Anche all’epoca i politici di turno non solo tolleravano questo tipo di tirapiedi
ma li usavano pure a scopo intimidatorio e talvolta venivano da questi visti
come oggetto di devozione. Nel film il protagonista agisce spontaneamente per
lavare l’onore del “padrone” e anche quando è arrestato tace per non
comprometterlo. Da un lato e dall’altro si va avanti per questioni di onore,
effettive e sentite o solo di facciata. Interessante soggetto, ben sviluppato.
La hija
de Juan Simon (José Luis Sáenz de Heredia, Spa, 1935)
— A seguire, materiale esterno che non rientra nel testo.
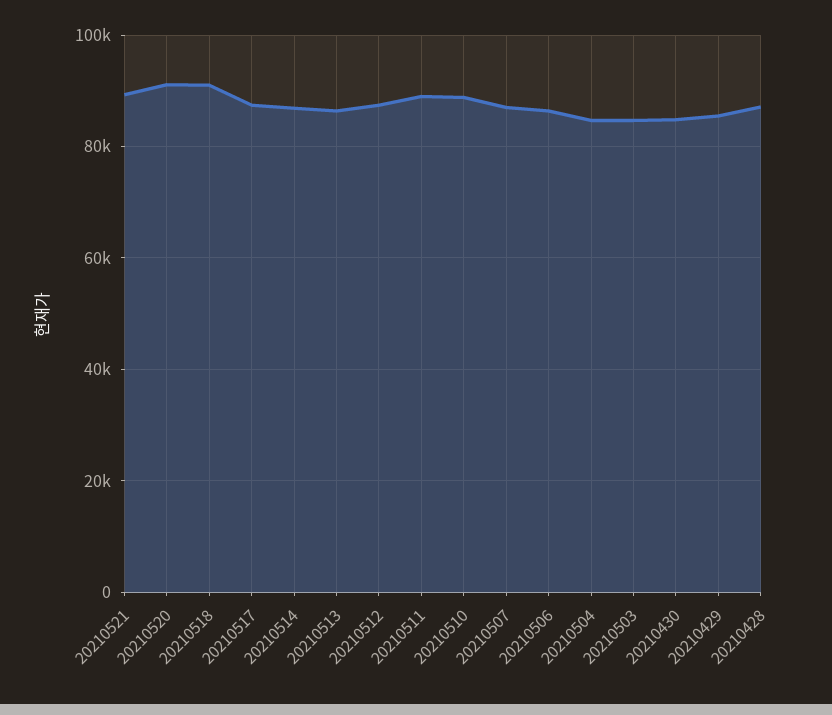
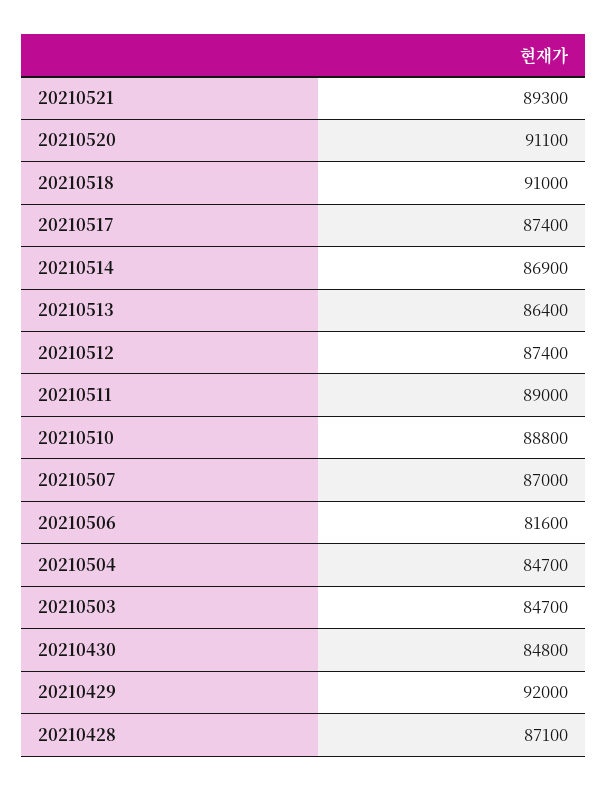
20210506: 86000 -> 81600
20210429: 86000 -> 92000

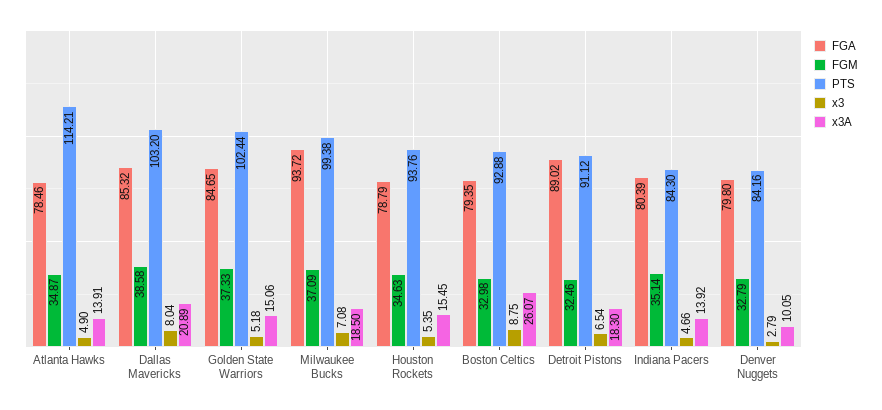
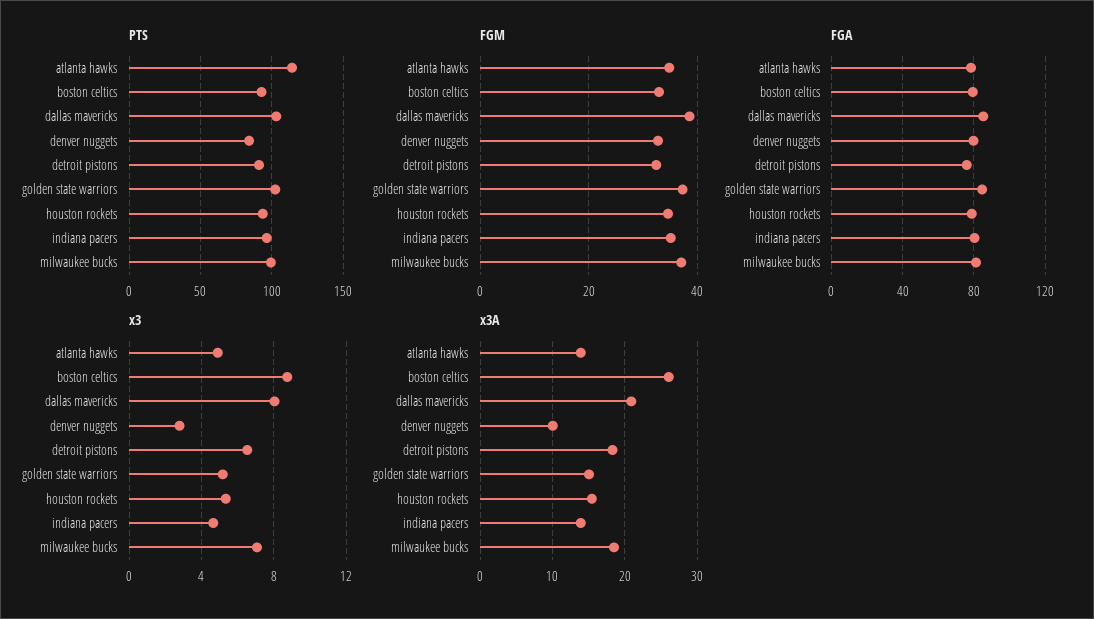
FGA, Milwaukee Bucks: 93.72 -> 80
FGA, Detroit Pistons: 89.02 -> 75
PTS, Indiana Pacers: 84.3 -> 95

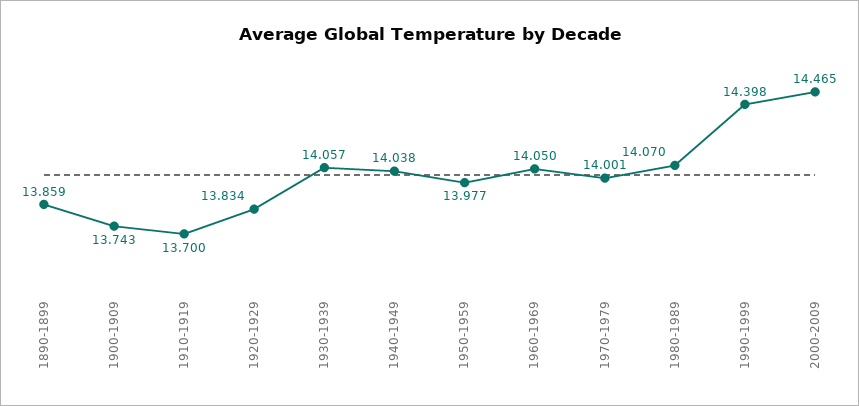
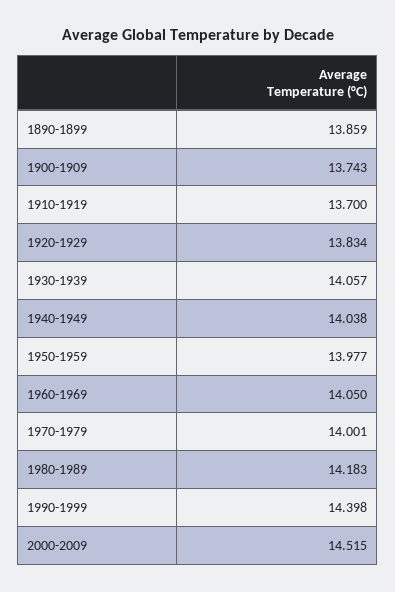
1980-1989: 14.07 -> 14.183
2000-2009: 14.465 -> 14.515

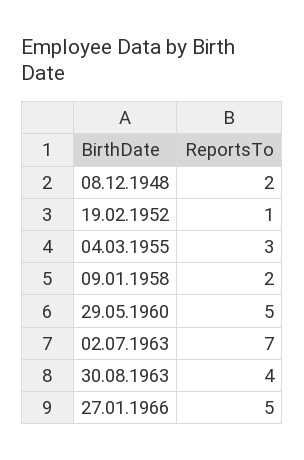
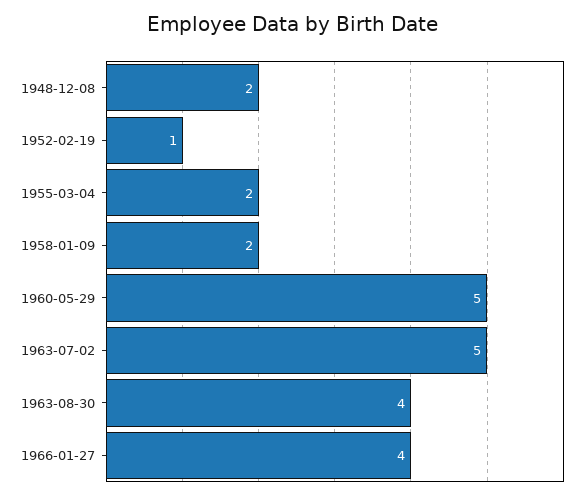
04.03.1955: 3 -> 2
02.07.1963: 7 -> 5
27.01.1966: 5 -> 4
Uno dei film attribuibili a Buñuel, ma nei quali lui appare solo come produttore per la Filmofono della quale era comproprietario. Il protagonista è il cantante Angelillo che poi sarà anche la star nel successivo ¡Centinela, alerta! (1937) con Buñuel notoriamente riconosciuto come co-regista, mentre Sáenz de Heredia (regista di questo film) compare come attore. Praticamente un gruppo che sfornò film commerciali (spesso musicali) fino agli anni della Guerra Civile. Quanto detto giustifica l’andamento rapido del melodramma che copre almeno un lustro e include varie performance di Angelillo, oltre a uno sfrenato flamenco di Carmen Amaya, la più famosa bailaora de flamenco di tutti i tempi. In effetti compare solo in quella scena (svolta fondamentale nella trama), e quindi il suo nome in bella evidenza sulle locandine fu inserito solo quale specchietto per allodole. Questa fu la sua prima apparizione sul grande schermo e voglio aggiungere questo clip tratto dall’ultimo film nel quale apparve (Los Tarantos, 1963, Nomination Oscar), morì pochi mesi più tardi; osservate cosa riusciva ancora a fare a 50 anni, l’impressionante velocità di braccia, gambe e piedi furono sempre sua caratteristica. Si esibì a Parigi, Londra e New York e perfino alla Casa Bianca.